# [Text section]
________________
Jazz, Toni Morrison's newest novel, is yet another example of the author's genius. Her technical mastery at mixing myth with metaphor, folklore with fable, poetry and taunt, lyrical narrative with political polemic has gained her recognition not only as a great American writer but also as one of the most provocative scribes in these modern times.

From The Bluest Eye, written two decades ago, to Beloved, for which she was awarded the Pulitzer Prize for fiction in 1988, Morrison has mined the particulars of the black experience. Her novels spin out poignant portrayals of characters forced to acknowledge the wages of sin, the price of pride and prejudice, and the cost of suffering, betrayal, alienation, loss, yearning, and unrequited love. To read a Morrison novel is to become engaged in a world of the tragic and the revelatory, to prod (sometimes vigorously) at the soft dimple of human frailty, and to occasion characters as grooved in the noble quest for self-definition as they are determined to find comfort in commitment and community.
________________
[Records taken from a dataset]
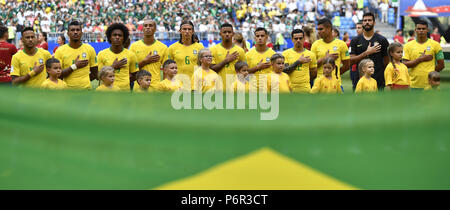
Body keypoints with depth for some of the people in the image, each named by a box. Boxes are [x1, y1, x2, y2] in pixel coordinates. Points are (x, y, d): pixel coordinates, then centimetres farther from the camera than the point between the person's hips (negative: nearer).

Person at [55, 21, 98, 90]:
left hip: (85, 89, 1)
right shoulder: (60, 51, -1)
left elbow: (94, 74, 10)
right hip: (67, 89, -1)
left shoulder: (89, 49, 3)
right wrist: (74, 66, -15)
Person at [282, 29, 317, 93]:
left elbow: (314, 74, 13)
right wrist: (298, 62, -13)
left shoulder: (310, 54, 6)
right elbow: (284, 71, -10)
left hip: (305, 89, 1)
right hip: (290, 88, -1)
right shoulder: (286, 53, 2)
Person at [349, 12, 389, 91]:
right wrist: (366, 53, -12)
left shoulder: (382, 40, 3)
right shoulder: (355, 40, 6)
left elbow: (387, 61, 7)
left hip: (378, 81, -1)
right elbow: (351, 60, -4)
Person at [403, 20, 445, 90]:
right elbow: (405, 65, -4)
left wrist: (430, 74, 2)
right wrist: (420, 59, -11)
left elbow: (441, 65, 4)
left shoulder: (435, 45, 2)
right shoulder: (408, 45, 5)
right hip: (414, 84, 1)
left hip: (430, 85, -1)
________________
# [Problems to solve]
a. Reproduce the review of Jazz between "From The Bluest" and "commitment and community.", inclusive.
b. Name every novel that the review of Jazz mentions by title.
c. Carry on the review of Jazz from the point at which it ends.

# [Exercise results]
a.
From The Bluest Eye, written two decades ago, to Beloved, for which she was awarded the Pulitzer Prize for fiction in 1988, Morrison has mined the particulars of the black experience. Her novels spin out poignant portrayals of characters forced to acknowledge the wages of sin, the price of pride and prejudice, and the cost of suffering, betrayal, alienation, loss, yearning, and unrequited love. To read a Morrison novel is to become engaged in a world of the tragic and the revelatory, to prod (sometimes vigorously) at the soft dimple of human frailty, and to occasion characters as grooved in the noble quest for self-definition as they are determined to find comfort in commitment and community.

b.
Jazz
The Bluest Eye
Beloved

c.
Her prose, undergirded by an Afro-magical realism, is an intoxicating expression of a poetic pre-lingualism where thought, memory, and image supersede the niceties of syntax. In short, Morrison is in charge of a profound literary verve, sitting erect, like some priestess, among the best of our current storytellers. Anyone seriously doubting her superior talents need simply ponder the definition of what constitutes literary genius and then include her name. Case closed.

Yet Morrison's novels, peopled by bleak, constricted characters whose outcomes are as drear as their beginnings, are often unsettling upon digestion. The pain and perversities of the people in her novels are dissected and magnified in an almost actionless narrative. Moral, political, and spiritual growth seem always impeded under the weight of an obliquely stated and foreboding determinism.

Jazz, a novel set in the 1920s, falls directly into this Morrisonian mode: It is a book precisely and magnificently drawn, but lacking an entirely rounded assessment of the human capacity for joy, psychological autonomy, and true affection between individuals.

Joe and Violet Trace are the book's two central characters. Their marriage and pilgrimage from the rural sharecropper's life of the South to the bright lights and broad streets of New York City are chronicled. Joe, a 50-year-old cosmetics salesman, murders Dorcus Manfred, a teen-age paramour, for fear of losing her. This event tosses Joe and Violet (a free-lance hair dresser who attacks Dorcus' corpse during the funeral service) into a matrix of memory, retribution, and quest for renewal.

All of Morrison's characters in this novel are richly drawn, eloquent, and intelligently inspired. The story itself is told by a distanced onlooker whose initial cockiness about what transpires between the novel's characters wanes finally to confusion and then to pleading queries to the reader.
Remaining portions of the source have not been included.